Let's test it. Run the collector, wait until a few commands are pending and then run the server. It worked---data is enqueued, and when the server is sent it reaches the server.
But---we still have some bugs! Let's fix these:
- The collector is re-encoding every message, each time. That's the most expensive operation we have!
- The timestamp is generated during encoding, so when the data arrives---it tells you when the server came back. Not helpful.
- We're making a whole new connection for each message. Making the TCP connection is more expensive than using it, so we're wasting a bunch of time.
So let's change our queue to store the encoded message:
// Listen for commands to send
let mut send_queue = VecDeque::with_capacity(120);
while let Ok(command) = rx.recv() {
let encoded = shared_v2::encode_v1(&command);
send_queue.push_back(encoded);
We'll also need to change our send_command
function to accept a &[u8]
instead of a &CollectorCommandV1
:
use crate::errors::CollectorError;
use shared_v2::DATA_COLLECTOR_ADDRESS;
use std::io::Write;
pub fn send_command(bytes: &[u8]) -> Result<(), CollectorError> {
let mut stream = std::net::TcpStream::connect(DATA_COLLECTOR_ADDRESS)
.map_err(|_| CollectorError::UnableToConnect)?;
stream
.write_all(bytes)
.map_err(|_| CollectorError::UnableToSendData)?;
Ok(())
}
We accept a slice of bytes---no copy required. We've removed the println
, which is surprisingly expensive. Otherwise, the function is the same; we're accepting the pre-encoded bytes and sending them.
Let's give that a test.
cargo build --release
shows that we're still weighing in at 517,120 bytes (505 kb). Not bad.
That solves the timestamp and encoding problems, but we're still making a new connection for each message.

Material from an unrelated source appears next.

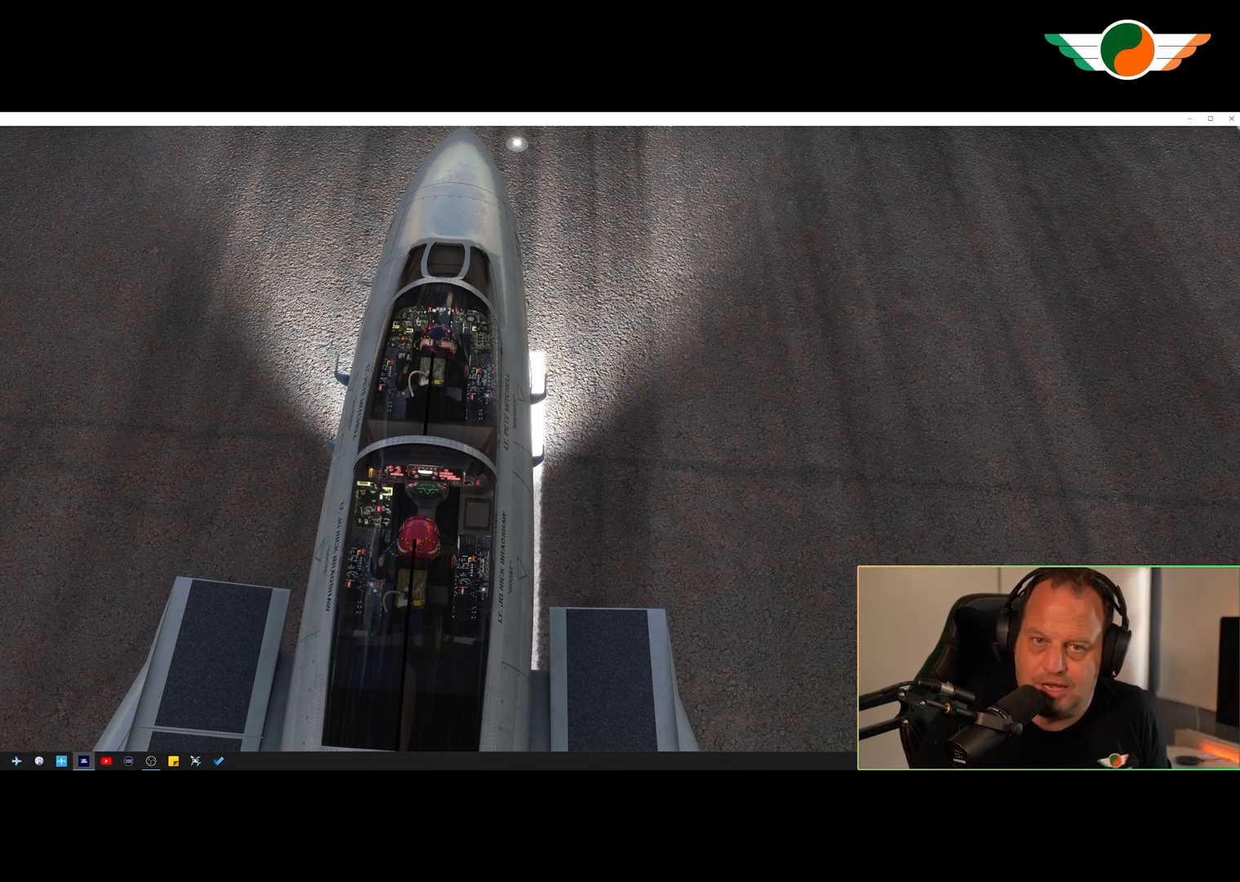
{"buttons": [], "left_stick": "center", "right_stick": "center", "events": []}
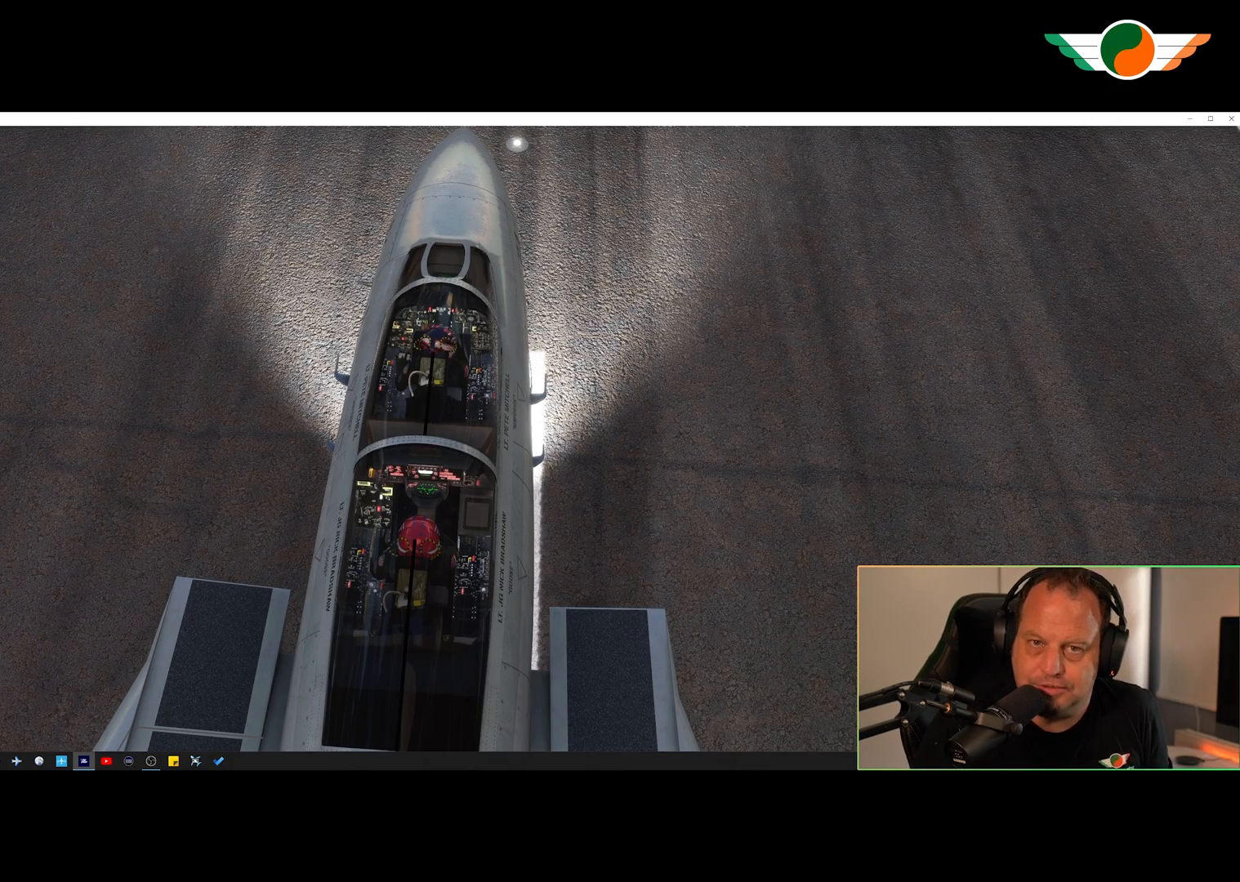
{"buttons": [], "left_stick": "center", "right_stick": "center", "events": []}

Let's fix that.
Let's create a replacement for send_command
that accepts a reference to the whole queue, and tries to send all of it on a single TCP connection:
pub fn send_queue(queue: &mut VecDeque<Vec<u8>>) -> Result<(), CollectorError> {
// Connect
let mut stream = std::net::TcpStream::connect(DATA_COLLECTOR_ADDRESS)
.map_err(|_| CollectorError::UnableToConnect)?;
// Send every queue item
while let Some(command) = queue.pop_front() {
if stream.write_all(&command).is_err() {
queue.push_front(command);
return Err(CollectorError::UnableToSendData);
}
}
Ok(())
}
Now we can replace our sender in the main
function with a much simpler:
// Listen for commands to send
let mut send_queue = VecDeque::with_capacity(120);
while let Ok(command) = rx.recv() {
let encoded = shared_v2::encode_v1(&command);
send_queue.push_back(encoded);
let _ = sender::send_queue(&mut send_queue);
}
And now we're using a single TCP connection during the lifetime of the sender. That's much better.
Why not keep a single TCP connection for the whole time? The server can only handle 64k connections on a single IP. Keeping a long-running connection per client will require more IP addresses if the widget is successful. You could also look at using UDP for submission. The downside of UDP is that you can lose the ability to reply (thanks to NAT).
There are still imperfections on the client-side, but let's start putting together the web service.